Exclude the pictures and reproduce the remaining data exactly as written.
# # # # #
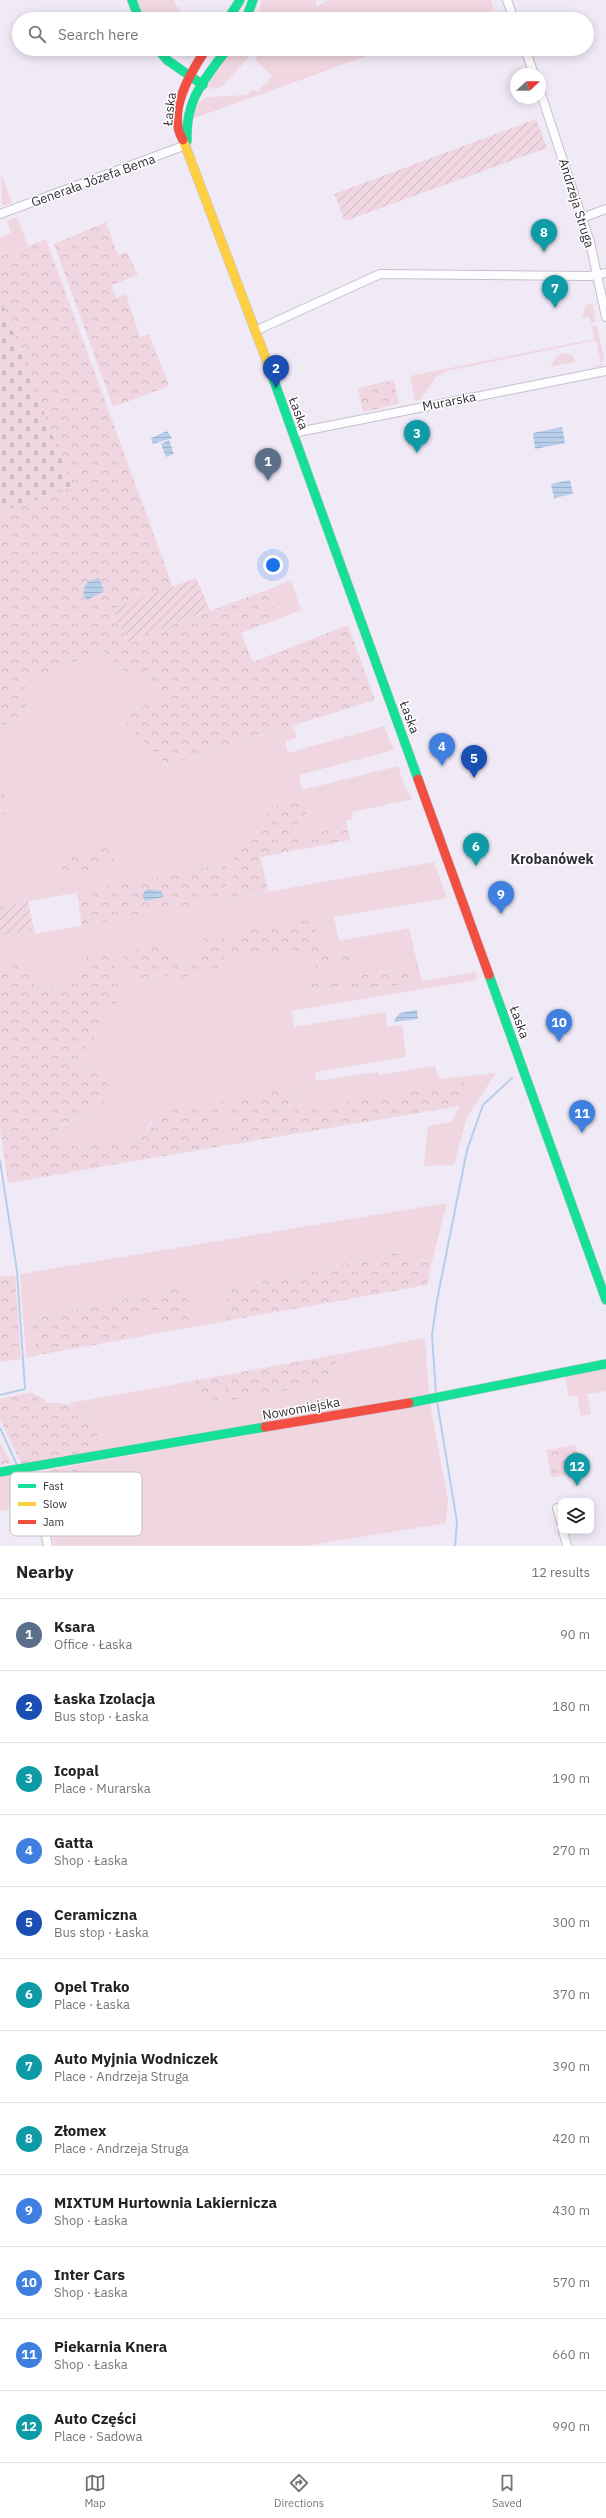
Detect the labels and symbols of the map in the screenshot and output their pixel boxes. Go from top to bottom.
north arrow [510,68,546,104]
street label: Łaska [159,91,180,128]
street label: Generała Józefa Bema [29,150,158,211]
street label: Andrzeja Struga [555,156,598,250]
pin: 8 [531,219,557,252]
pin: 7 [542,275,568,308]
pin: 2 [263,355,289,388]
street label: Murarska [421,388,477,415]
street label: Łaska [284,394,312,432]
pin: 3 [404,420,430,453]
pin: 1 [255,448,281,481]
your location [263,555,283,575]
street label: Łaska [395,698,423,736]
pin: 4 [429,733,455,766]
pin: 5 [461,745,487,778]
pin: 6 [463,833,489,866]
district label: Krobanówek [510,850,595,868]
pin: 9 [488,881,514,914]
street label: Łaska [505,1003,533,1041]
pin: 10 [546,1009,572,1042]
pin: 11 [569,1100,595,1133]
street label: Nowomiejska [261,1393,341,1424]
pin: 12 [564,1453,590,1486]
legend [10,1472,142,1536]
text: Fast [43,1479,64,1493]
text: Slow [43,1497,67,1511]
text: Jam [43,1515,64,1529]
# # # # #
Written reply:
Detect the labels and symbols of the map in the screenshot and output their pixel boxes. Go from top to bottom.
north arrow [510,68,546,104]
street label: Łaska [159,91,180,128]
street label: Generała Józefa Bema [29,150,158,211]
street label: Andrzeja Struga [555,156,598,250]
pin: 8 [531,219,557,252]
pin: 7 [542,275,568,308]
pin: 2 [263,355,289,388]
street label: Murarska [421,388,477,415]
street label: Łaska [284,394,312,432]
pin: 3 [404,420,430,453]
pin: 1 [255,448,281,481]
your location [263,555,283,575]
street label: Łaska [395,698,423,736]
pin: 4 [429,733,455,766]
pin: 5 [461,745,487,778]
pin: 6 [463,833,489,866]
district label: Krobanówek [510,850,595,868]
pin: 9 [488,881,514,914]
street label: Łaska [505,1003,533,1041]
pin: 10 [546,1009,572,1042]
pin: 11 [569,1100,595,1133]
street label: Nowomiejska [261,1393,341,1424]
pin: 12 [564,1453,590,1486]
legend [10,1472,142,1536]
text: Fast [43,1479,64,1493]
text: Slow [43,1497,67,1511]
text: Jam [43,1515,64,1529]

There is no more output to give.